Jak zauważył prof. Zbigniew Nęcki, wieloletni pracownik Uniwersytetu Jagiellońskiego w Krakowie i autor licznych publikacji, w czasie pandemii w Polakach walczą naprzemienne siły – u jednych przeważa lęk przed chorobą, a u innych – lekceważenie. „Ci, którzy się boją – przestrzegają obostrzeń, a ci, którzy lekceważą – często nie traktują poważnie rygorów sanitarnych” – powiedział.
Jak ocenił, zarówno ci, którzy się boją, jak i ci, którzy lekceważą problem – żyją w napięciu psychicznym. „Stały stres, negatywne przeżywanie codzienności są męczące. Nawet ci, którzy lekceważą, są zestresowani, ponieważ w mniejszym czy większym stopniu udziela się im lęk tych, którzy się boją – nie żyjemy przecież w odległościach księżycowych, działa mechanizm naśladowania zachowań i stanów emocjonalnych” – zauważył psycholog społeczny.

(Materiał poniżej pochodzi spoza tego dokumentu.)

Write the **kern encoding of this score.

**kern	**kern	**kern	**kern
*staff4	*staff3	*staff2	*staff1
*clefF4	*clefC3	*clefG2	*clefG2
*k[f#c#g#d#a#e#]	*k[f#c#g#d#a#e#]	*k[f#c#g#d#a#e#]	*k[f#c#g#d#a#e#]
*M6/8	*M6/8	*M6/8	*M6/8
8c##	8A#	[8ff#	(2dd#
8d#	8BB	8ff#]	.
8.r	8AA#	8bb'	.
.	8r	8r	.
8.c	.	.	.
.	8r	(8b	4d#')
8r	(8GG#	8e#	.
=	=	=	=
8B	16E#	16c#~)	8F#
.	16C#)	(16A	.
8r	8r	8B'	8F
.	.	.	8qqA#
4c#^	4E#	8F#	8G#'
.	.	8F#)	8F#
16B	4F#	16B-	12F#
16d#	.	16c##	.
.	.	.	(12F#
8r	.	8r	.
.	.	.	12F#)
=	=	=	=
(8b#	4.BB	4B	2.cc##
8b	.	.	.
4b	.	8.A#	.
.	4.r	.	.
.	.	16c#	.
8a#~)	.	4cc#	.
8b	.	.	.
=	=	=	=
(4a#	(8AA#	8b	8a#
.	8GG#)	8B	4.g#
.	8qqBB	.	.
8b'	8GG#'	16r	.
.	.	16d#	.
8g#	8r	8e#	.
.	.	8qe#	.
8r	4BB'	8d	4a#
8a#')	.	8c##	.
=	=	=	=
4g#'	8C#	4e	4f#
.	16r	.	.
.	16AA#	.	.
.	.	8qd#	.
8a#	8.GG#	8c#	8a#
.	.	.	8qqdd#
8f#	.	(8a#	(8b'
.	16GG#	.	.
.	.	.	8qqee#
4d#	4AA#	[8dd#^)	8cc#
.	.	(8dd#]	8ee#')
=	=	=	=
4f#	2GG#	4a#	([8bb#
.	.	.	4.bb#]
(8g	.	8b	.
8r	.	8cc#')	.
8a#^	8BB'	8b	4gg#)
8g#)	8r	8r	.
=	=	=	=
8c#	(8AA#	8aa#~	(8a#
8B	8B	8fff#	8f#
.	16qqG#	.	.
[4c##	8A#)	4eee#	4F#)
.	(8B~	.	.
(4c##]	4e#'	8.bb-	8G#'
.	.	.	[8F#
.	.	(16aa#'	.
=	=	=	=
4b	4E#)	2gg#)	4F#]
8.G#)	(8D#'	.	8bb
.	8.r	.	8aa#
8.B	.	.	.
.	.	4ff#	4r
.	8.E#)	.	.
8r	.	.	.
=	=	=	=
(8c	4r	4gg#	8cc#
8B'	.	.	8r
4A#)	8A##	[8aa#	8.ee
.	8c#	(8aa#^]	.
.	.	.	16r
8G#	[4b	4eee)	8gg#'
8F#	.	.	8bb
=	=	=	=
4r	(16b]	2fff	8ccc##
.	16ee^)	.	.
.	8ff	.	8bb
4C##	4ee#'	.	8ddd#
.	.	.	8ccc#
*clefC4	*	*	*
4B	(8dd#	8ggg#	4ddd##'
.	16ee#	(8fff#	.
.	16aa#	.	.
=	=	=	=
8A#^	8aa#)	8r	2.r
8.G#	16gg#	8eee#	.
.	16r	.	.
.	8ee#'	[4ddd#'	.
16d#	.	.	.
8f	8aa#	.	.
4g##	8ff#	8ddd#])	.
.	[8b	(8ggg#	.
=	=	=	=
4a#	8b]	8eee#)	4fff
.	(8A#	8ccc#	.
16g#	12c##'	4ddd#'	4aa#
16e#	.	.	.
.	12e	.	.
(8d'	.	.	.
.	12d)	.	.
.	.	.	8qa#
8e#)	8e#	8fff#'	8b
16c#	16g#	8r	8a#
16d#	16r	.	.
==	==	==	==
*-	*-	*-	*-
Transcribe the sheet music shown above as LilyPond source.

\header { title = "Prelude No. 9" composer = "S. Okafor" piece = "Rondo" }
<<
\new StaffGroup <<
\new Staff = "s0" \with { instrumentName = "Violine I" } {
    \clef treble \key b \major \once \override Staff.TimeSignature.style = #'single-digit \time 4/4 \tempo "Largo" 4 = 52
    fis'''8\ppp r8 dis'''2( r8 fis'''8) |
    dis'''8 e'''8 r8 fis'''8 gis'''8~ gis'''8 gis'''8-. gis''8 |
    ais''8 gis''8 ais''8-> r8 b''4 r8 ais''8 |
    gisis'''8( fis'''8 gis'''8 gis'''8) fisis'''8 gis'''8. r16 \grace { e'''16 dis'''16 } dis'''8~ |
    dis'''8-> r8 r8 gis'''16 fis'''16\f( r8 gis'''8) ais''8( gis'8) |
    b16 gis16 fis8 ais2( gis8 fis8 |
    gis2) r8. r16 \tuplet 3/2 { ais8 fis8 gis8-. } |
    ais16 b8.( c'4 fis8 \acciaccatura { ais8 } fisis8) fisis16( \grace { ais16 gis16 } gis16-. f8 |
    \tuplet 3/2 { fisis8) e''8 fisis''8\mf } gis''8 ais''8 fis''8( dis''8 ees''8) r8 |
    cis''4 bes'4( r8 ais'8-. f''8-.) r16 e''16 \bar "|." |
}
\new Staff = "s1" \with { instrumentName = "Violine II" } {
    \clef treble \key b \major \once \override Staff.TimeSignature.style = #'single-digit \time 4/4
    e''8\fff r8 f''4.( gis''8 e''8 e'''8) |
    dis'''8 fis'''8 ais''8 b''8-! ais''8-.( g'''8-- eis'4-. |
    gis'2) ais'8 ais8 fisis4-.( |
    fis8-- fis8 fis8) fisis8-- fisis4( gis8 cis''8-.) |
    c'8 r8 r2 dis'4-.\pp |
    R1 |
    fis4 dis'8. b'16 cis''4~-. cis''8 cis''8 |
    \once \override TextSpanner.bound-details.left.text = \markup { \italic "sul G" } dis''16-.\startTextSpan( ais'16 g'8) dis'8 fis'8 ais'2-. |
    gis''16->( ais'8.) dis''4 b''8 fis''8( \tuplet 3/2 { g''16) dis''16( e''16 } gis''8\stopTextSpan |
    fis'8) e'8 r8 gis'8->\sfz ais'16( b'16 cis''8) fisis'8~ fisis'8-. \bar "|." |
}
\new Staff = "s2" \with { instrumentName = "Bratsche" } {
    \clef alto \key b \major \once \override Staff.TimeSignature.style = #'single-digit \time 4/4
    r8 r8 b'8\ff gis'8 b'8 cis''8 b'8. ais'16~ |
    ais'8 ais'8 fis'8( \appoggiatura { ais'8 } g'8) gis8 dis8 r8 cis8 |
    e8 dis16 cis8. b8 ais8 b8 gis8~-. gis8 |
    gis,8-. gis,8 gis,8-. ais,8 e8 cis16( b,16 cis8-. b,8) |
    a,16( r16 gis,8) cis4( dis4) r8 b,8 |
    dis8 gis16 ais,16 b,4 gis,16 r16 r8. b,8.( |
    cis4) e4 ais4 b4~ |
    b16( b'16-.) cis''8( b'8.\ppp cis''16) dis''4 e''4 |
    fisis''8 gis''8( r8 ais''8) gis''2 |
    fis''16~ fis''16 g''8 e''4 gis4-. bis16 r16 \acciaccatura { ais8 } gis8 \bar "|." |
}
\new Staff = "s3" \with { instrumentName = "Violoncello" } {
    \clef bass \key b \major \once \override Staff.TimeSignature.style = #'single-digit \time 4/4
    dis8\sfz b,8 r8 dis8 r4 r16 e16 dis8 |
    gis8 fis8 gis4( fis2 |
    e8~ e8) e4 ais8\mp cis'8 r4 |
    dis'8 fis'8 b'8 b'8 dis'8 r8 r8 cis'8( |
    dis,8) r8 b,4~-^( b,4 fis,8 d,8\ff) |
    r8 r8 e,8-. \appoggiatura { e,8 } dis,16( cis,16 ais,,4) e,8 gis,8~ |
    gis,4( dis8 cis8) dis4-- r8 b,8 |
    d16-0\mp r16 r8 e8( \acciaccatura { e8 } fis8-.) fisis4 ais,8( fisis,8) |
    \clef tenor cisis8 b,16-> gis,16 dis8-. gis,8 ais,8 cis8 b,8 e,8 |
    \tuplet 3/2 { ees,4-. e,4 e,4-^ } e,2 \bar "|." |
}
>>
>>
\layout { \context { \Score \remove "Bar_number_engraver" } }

Prof. Nęcki zapytany o wpływ obostrzeń na stan psychiczny ludzi odpowiedział, że rygory – wprowadzane szczególnie w okresie świąteczno-noworocznym, oznaczają blokadę możliwości atrakcyjnych zachowań, np. wyjazdów na narty, a to budzi szczególną frustrację. Frustracja zaś jeszcze bardziej potęguje napięcie. „Chodzi tu już bardziej nie o stany lękowe, ale depresyjne” – ocenił profesor.
Nawiązując do świąt Bożego Narodzenia podkreślił, że w naszej kulturze jest to najbardziej uroczysty okres w roku – i to zarówno dla wierzących, jak i dla ateistów. „Dla wierzących to przeżycie narodzin Jezusa, dla ateistów zaś mają walor podniosłego przeżywania końca roku” – mówił psycholog.
Poza tym – jak dodał – czas świąteczno-noworoczny daje okazję do spotkań z bliskimi. „Kontaktów na żywo nie zastąpią telefony i komunikatory internetowe” – zaznaczył.
„Kiedy podaję rękę, czuję jej ciepło. Dotyk jest niezwykle ważnym czynnikiem zbliżającym ludzi – tego media społecznościowe nam nie dadzą” – powiedział psycholog.
Jak zauważył, w czasie pandemii, ale i ogólnie za sprawą komunikatorów internetowych, zmysły dotyku i zapachu wypadają z obiegu, a zostają zmysły bardziej informacyjne – czyli wzrok i słuch, których można doświadczać nie widząc się na żywo z drugą osobą.
„Tymczasem to węchomózgowie jako pierwsze rodzi się w mózgu ludzkim, a węch jest najpierwotniejszym zmysłem. Paleta tego, co nasze ciało wypuszcza z siebie w formie zapachu, jest gigantyczna – zwłaszcza że niektóre zapachy są nieuświadomione, np. feromony. Dotyk zaś ma przepotężną siłę emocjonalną” – powiedział prof. Nęcki.